A Sri Lankan couple who were flung from their seats when their Qantas flight plunged suddenly over Western Australia is suing the airline for as much as $100,000.

Sam Samaratunga (Samaratunga), 68, and his wife Rani, 62, say they were thrown around the cabin when their seatbelts broke apart and suffered serious injuries during the flight from Singapore to Perth last month.

Lawyer Roger Singh said the couple had resorted to legal action because Qantas was trying to avoid paying their medical bills in advance.

“It is too early to put a figure on it but it could potentially be tens of thousands of dollars or around the $100,000 mark,” Singh told reporters.

The Samaratungas were travelling to their youngest son’s wedding in Melbourne via Perth on October 7 when the plane suddenly lost altitude and nose-dived.

Forty-four of the 313 people on board required hospital treatment after the Airbus A330 made an emergency landing at Learmonth Airbase in north-western Western Australia.

The Samaratungas said they believed they were going to die during the ordeal.

“This is the worst experience we’ve had. During the process we saw our own deaths,” Samaratunga told reporters today.

“We decided to die together and embraced each other but fortunately luck came our way and the plane come up and landed safely.”

Ms Samaratunga suffered the most serious injuries including spinal fractures, muscle tears and head injuries in which she lost several teeth.

Samaratunga was propelled head first into the locker above his seat, hitting it so hard that it broke, and also suffered spinal and other back injuries, head-aches and trauma.

“I struck my head on cabin, fell down on my seat, couldn’t move my neck, I have back pains, I have taken physical treatment but there is not improvement, I can’t move my neck,” he said.

Samaratunga wore a neck brace and said through tears she could not bear to think about the event.

The second-eldest of the couple’s three sons, Harrish, 30, said Qantas was evasive when he contacted it about covering medical bills back in Sri Lanka.

“They said you need to send bills to us and then our insurance company will decide if they will pay them,” he said.

Singh rejected Qantas’ offer to reimburse the couple’s expenses.
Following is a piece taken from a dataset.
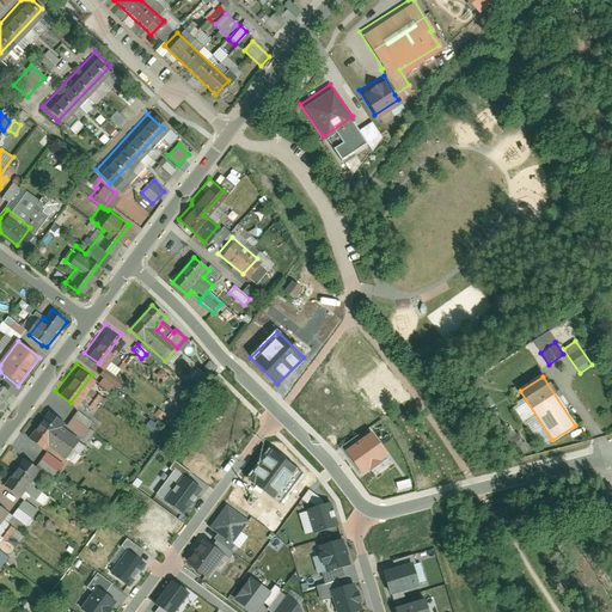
[(0,409),(11,393),(0,385),(0,409)]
He said public health was poorly funded and expensive in Sri Lanka and that Qantas should pay all expenses in advance, including those of Ms Samaratunga’s 87-year-old mother, for whom she is the sole carer.

The airline said it had provided reimbursement of medical expenses and ex-gratia payments.

“We have provided immediate and ongoing support for all customers – those who were injured and those who were not,” Qantas Group General Manager Customer Product and Service Lesley Grant said in a statement.

The Australian Transport Safety Bureau said it believed the incident was caused by a fault in the plane’s computer systems.